--- start of SELECTED EXTRACT ---

My Candid View – Going against the grain

Home Sports My Candid View – Going against the grain

Let me start by applauding sports minister Agnes Tjongarero and her team at the ministry for taking a bold decision to appoint an independent six-member mediator committee, which has been tasked with investigating, swotting and coming up with recommendations that will finally bring closure to the endless infights that has crippled Namibian football.

The mediator committee will comprise Botswana’s veteran sport administrator Stanley Mutoya and locals Walter Don, Bro-Mathew Shinguadja, Roswitha Gomachas, Thomas Mbeel and Heritha Muyoba. 
The committee was officially announced yesterday after the minister had directed the Namibia Sports Commission (NSC) to set up an independent committee that will help resolve the football impasse between the Namibia Football Association (NFA) and the Namibia Premier League (NPL).

For countless months now, football in Namibia has been at a standstill because of protracted boardroom fights between the NPL and NFA, and intervention from the NSC also proved worsened matters as the commission’s general conduct in the whole process led to public distrust. Had the NSC been allowed to further carry on with the task of resolving the NFA/NPL issue, we would have found ourselves in more court battles and prolonged wrangling.
That’s why I’m commending the minister and her team for dictating the dangers before it’s too late and for having the boldness to take the whole issue out of the NSC’s hands and giving it to an independent committee of highly diverse people.

--- end of SELECTED EXTRACT ---
--- start of MATERIAL PROVIDED ---

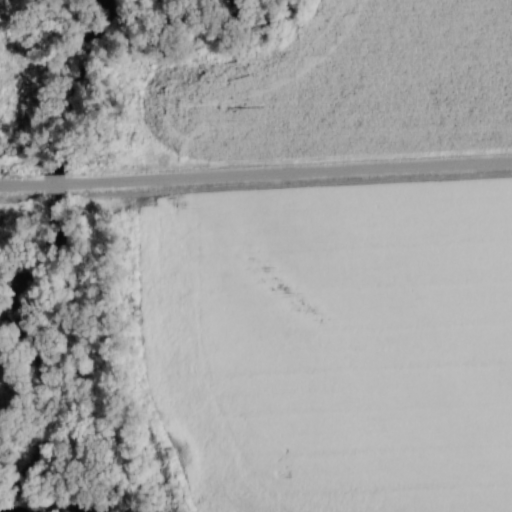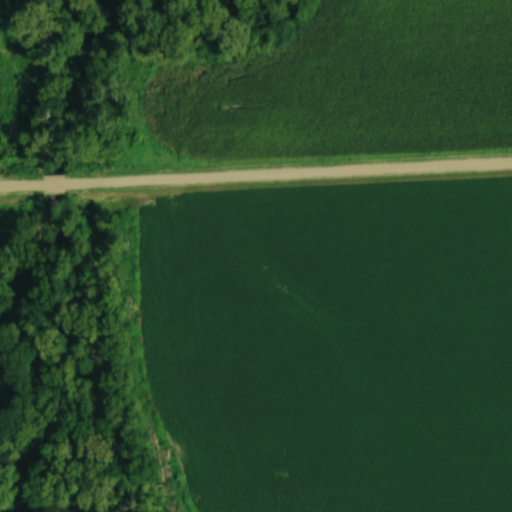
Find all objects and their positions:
road: (256, 179)
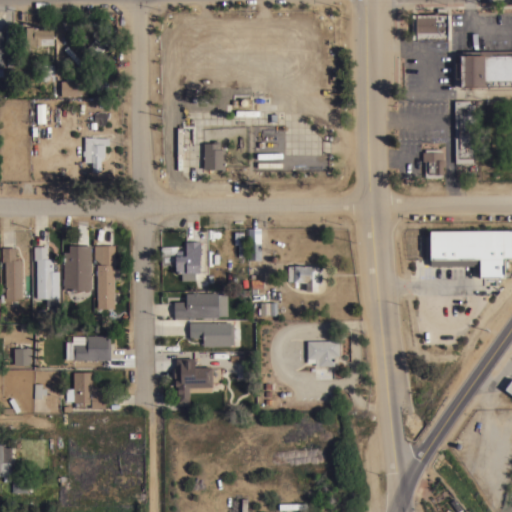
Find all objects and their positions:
building: (96, 23)
building: (430, 25)
building: (431, 25)
building: (77, 28)
road: (475, 29)
building: (38, 35)
building: (38, 36)
building: (97, 43)
building: (96, 45)
building: (1, 49)
building: (1, 54)
building: (484, 67)
building: (484, 67)
building: (46, 72)
building: (45, 73)
building: (73, 87)
building: (258, 87)
building: (71, 88)
building: (193, 107)
building: (40, 112)
building: (263, 116)
building: (98, 118)
building: (464, 131)
building: (462, 132)
building: (94, 150)
building: (93, 152)
building: (211, 155)
building: (213, 155)
building: (431, 162)
building: (432, 162)
road: (256, 206)
building: (253, 242)
building: (252, 243)
road: (375, 249)
building: (472, 249)
building: (472, 249)
road: (142, 256)
building: (183, 258)
building: (182, 259)
building: (76, 267)
building: (75, 268)
building: (10, 273)
building: (11, 273)
building: (45, 273)
building: (305, 274)
building: (44, 275)
building: (104, 275)
building: (103, 276)
building: (304, 276)
building: (201, 304)
building: (200, 305)
building: (211, 332)
building: (212, 332)
building: (88, 347)
building: (322, 350)
building: (321, 351)
building: (20, 356)
building: (190, 377)
building: (189, 379)
building: (509, 386)
building: (509, 387)
building: (37, 390)
building: (86, 390)
building: (83, 391)
road: (452, 407)
building: (509, 427)
building: (4, 460)
building: (5, 461)
building: (16, 486)
building: (19, 486)
building: (243, 505)
road: (393, 505)
road: (397, 505)
building: (291, 506)
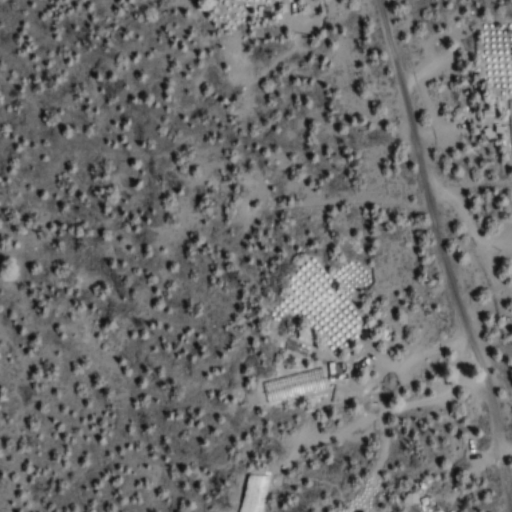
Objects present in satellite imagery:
building: (234, 58)
building: (510, 124)
road: (437, 254)
building: (292, 385)
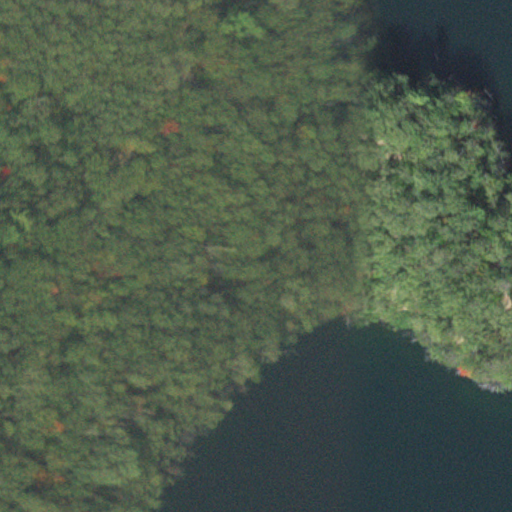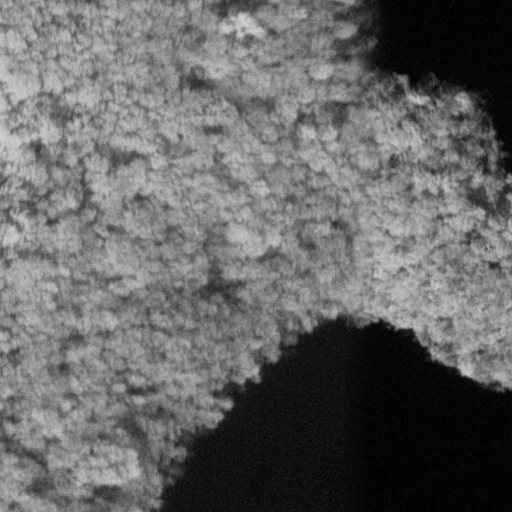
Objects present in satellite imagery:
road: (84, 248)
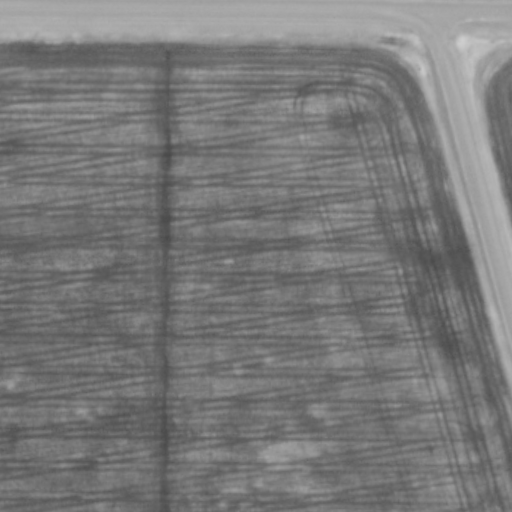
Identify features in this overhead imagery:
road: (256, 6)
road: (470, 163)
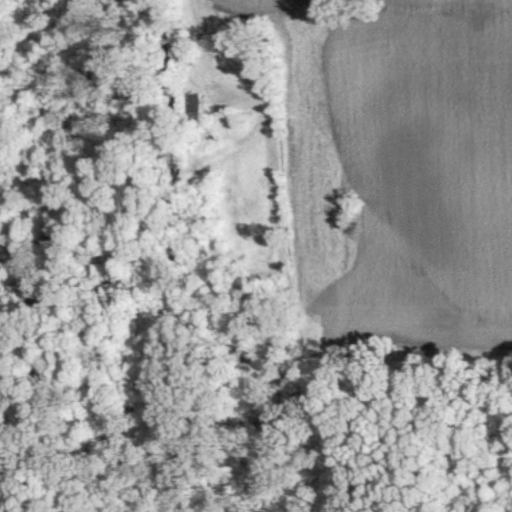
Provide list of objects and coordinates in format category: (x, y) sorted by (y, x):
building: (196, 104)
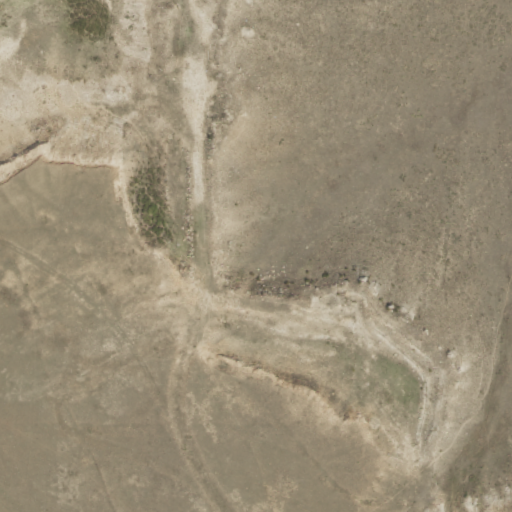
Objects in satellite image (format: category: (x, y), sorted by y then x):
road: (120, 292)
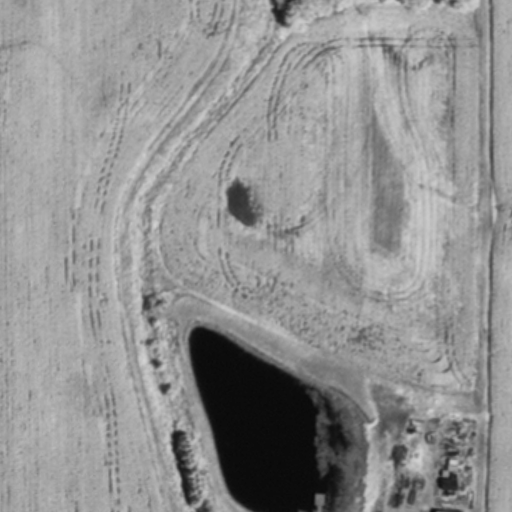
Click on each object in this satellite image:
building: (486, 452)
building: (452, 453)
building: (449, 479)
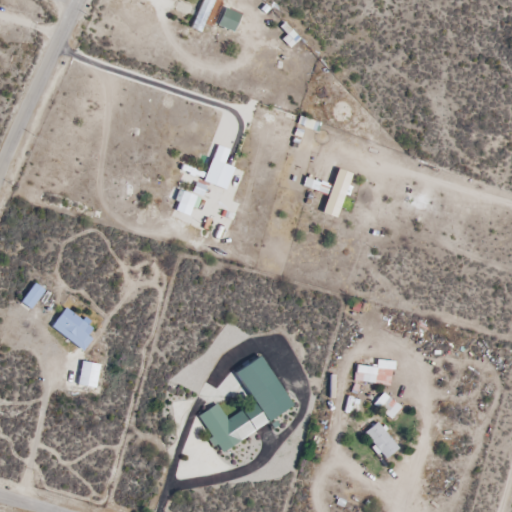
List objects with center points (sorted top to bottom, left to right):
road: (73, 1)
building: (202, 14)
road: (39, 88)
building: (216, 174)
building: (335, 193)
building: (30, 297)
building: (71, 328)
building: (218, 428)
building: (380, 440)
road: (27, 503)
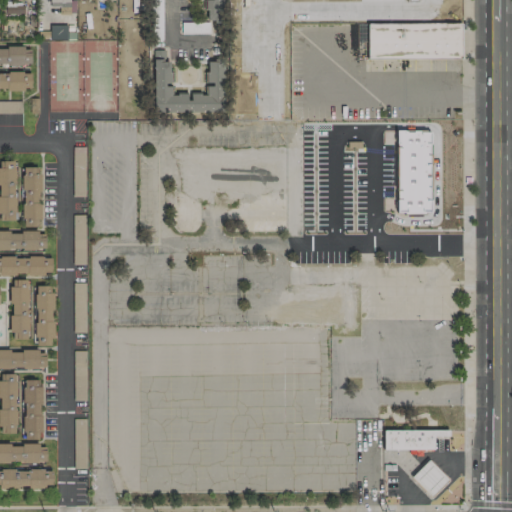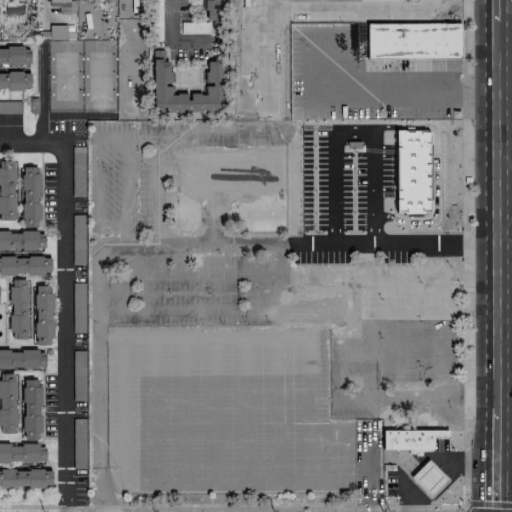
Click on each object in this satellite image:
building: (60, 5)
building: (14, 9)
building: (213, 10)
road: (495, 10)
road: (351, 11)
road: (170, 33)
building: (412, 40)
building: (414, 41)
building: (14, 55)
road: (268, 57)
road: (503, 61)
building: (15, 80)
building: (186, 88)
road: (379, 89)
building: (10, 106)
road: (350, 128)
road: (503, 138)
building: (412, 171)
road: (436, 172)
road: (370, 185)
road: (331, 186)
building: (7, 190)
building: (30, 196)
road: (503, 200)
road: (495, 214)
building: (22, 240)
road: (391, 243)
building: (78, 245)
road: (467, 251)
building: (25, 265)
road: (66, 299)
building: (18, 308)
building: (42, 315)
building: (22, 359)
road: (503, 377)
building: (30, 410)
building: (408, 437)
building: (410, 439)
road: (503, 448)
building: (22, 452)
road: (422, 457)
road: (494, 460)
road: (366, 472)
building: (24, 477)
building: (25, 477)
building: (429, 478)
road: (488, 502)
road: (61, 505)
road: (293, 505)
road: (463, 506)
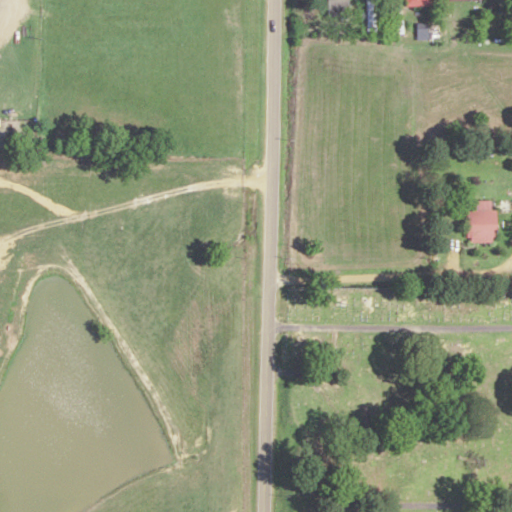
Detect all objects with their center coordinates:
building: (465, 0)
building: (418, 3)
building: (338, 8)
building: (371, 16)
building: (482, 223)
road: (262, 256)
road: (389, 274)
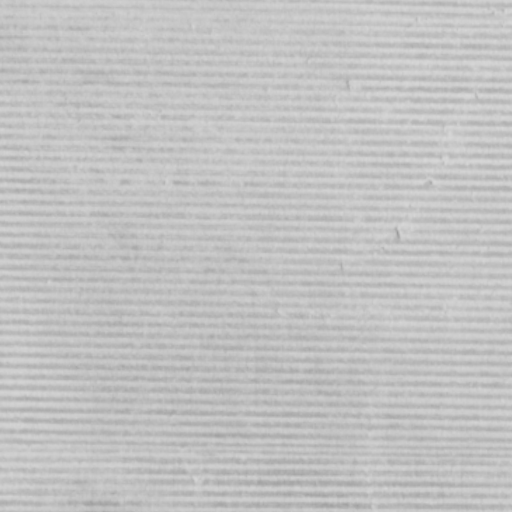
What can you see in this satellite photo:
crop: (256, 256)
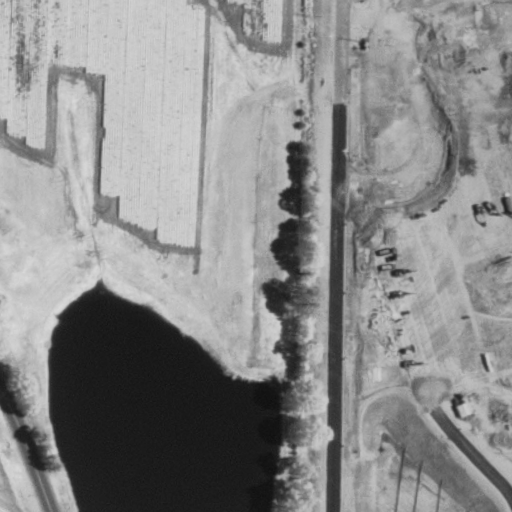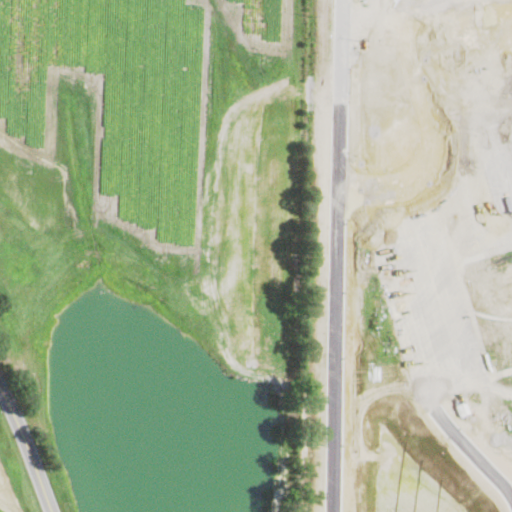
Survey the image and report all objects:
parking lot: (405, 20)
parking lot: (487, 32)
road: (472, 35)
road: (413, 73)
road: (390, 181)
road: (398, 196)
road: (339, 255)
road: (397, 330)
road: (28, 448)
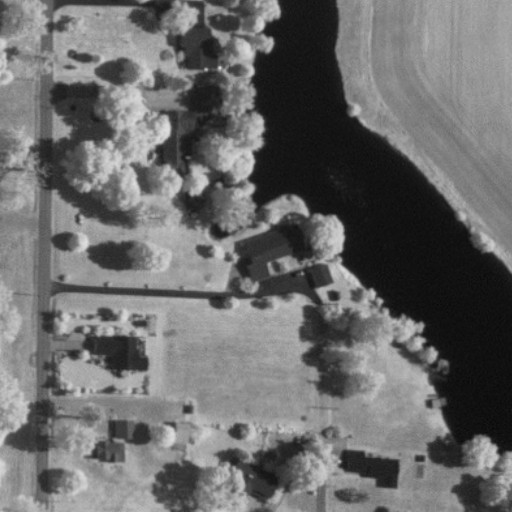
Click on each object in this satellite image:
road: (150, 1)
building: (195, 46)
road: (118, 90)
crop: (452, 95)
building: (183, 125)
building: (191, 199)
building: (270, 246)
road: (45, 256)
building: (318, 273)
road: (291, 288)
building: (118, 350)
building: (178, 431)
building: (104, 449)
building: (370, 465)
building: (250, 476)
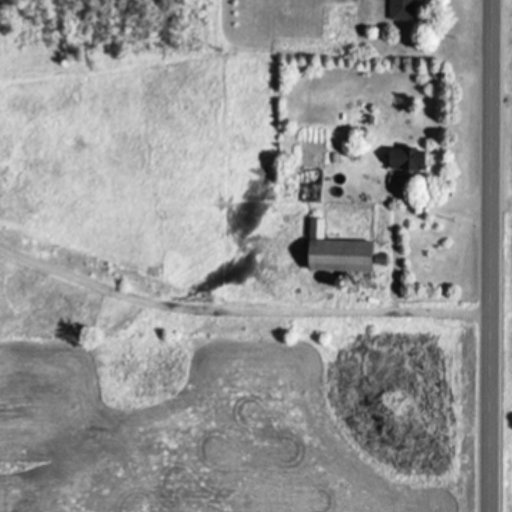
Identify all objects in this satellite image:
building: (402, 10)
building: (406, 157)
building: (411, 159)
building: (311, 185)
road: (445, 203)
building: (335, 250)
building: (343, 253)
road: (490, 256)
silo: (340, 281)
building: (340, 281)
road: (239, 310)
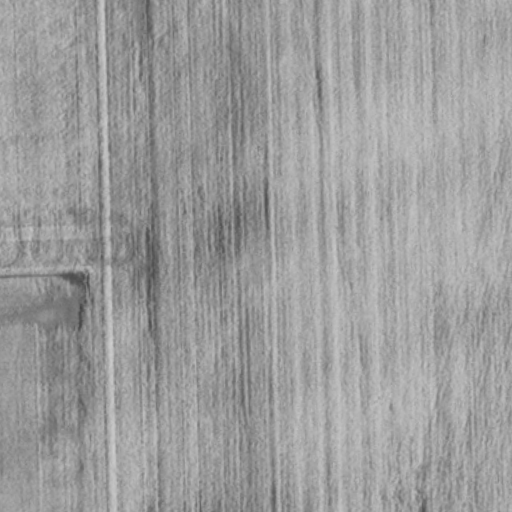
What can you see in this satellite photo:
crop: (255, 255)
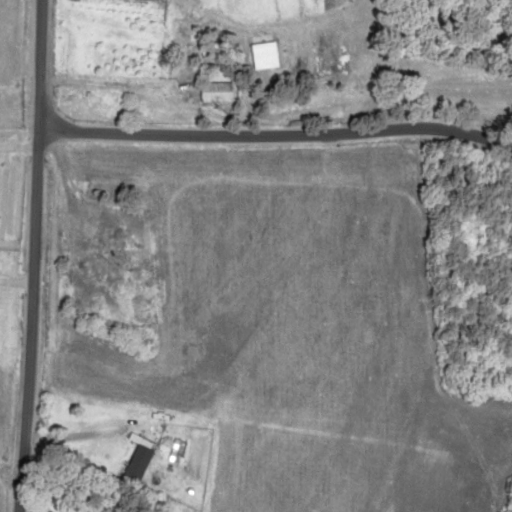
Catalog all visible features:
building: (208, 92)
road: (283, 142)
road: (41, 256)
building: (130, 456)
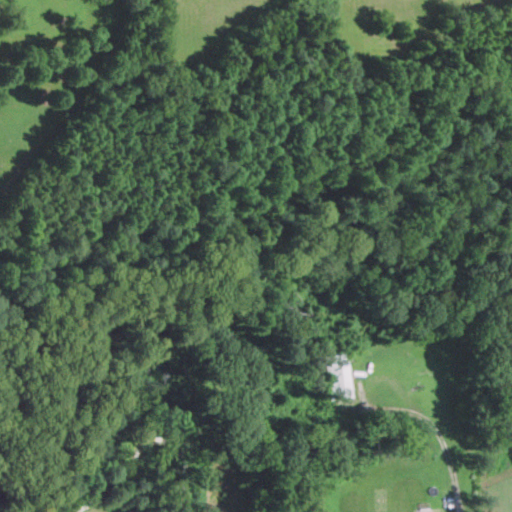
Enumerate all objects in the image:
park: (96, 504)
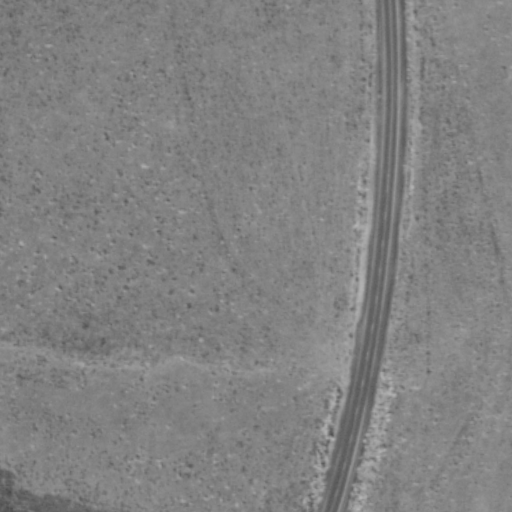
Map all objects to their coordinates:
road: (378, 257)
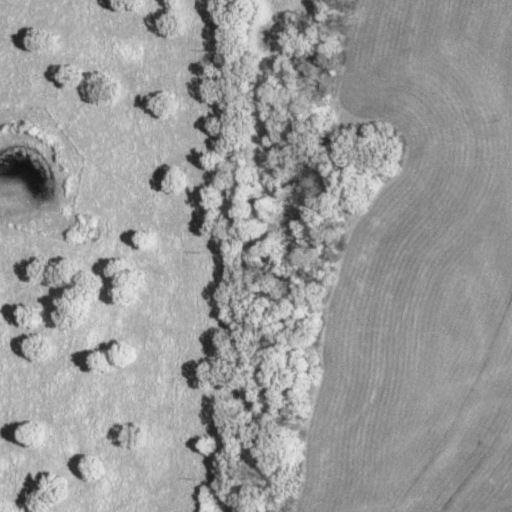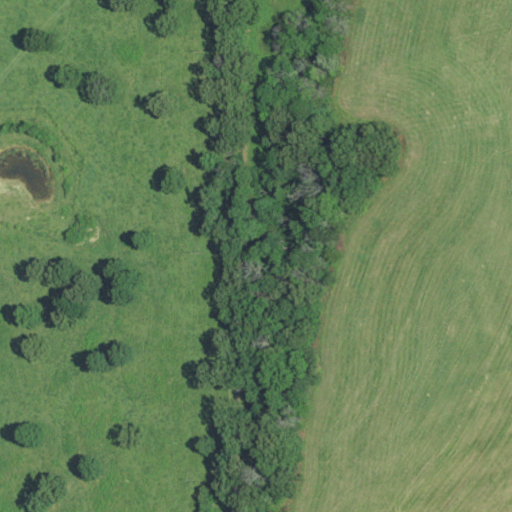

--- end of MATERIAL PROVIDED ---

■ **PROMPT**: Please name the member of the mediator committee who comes from Botswana, according to the column on Namibian football.

■ **TASK RESULT**: Stanley Mutoya, a veteran sport administrator.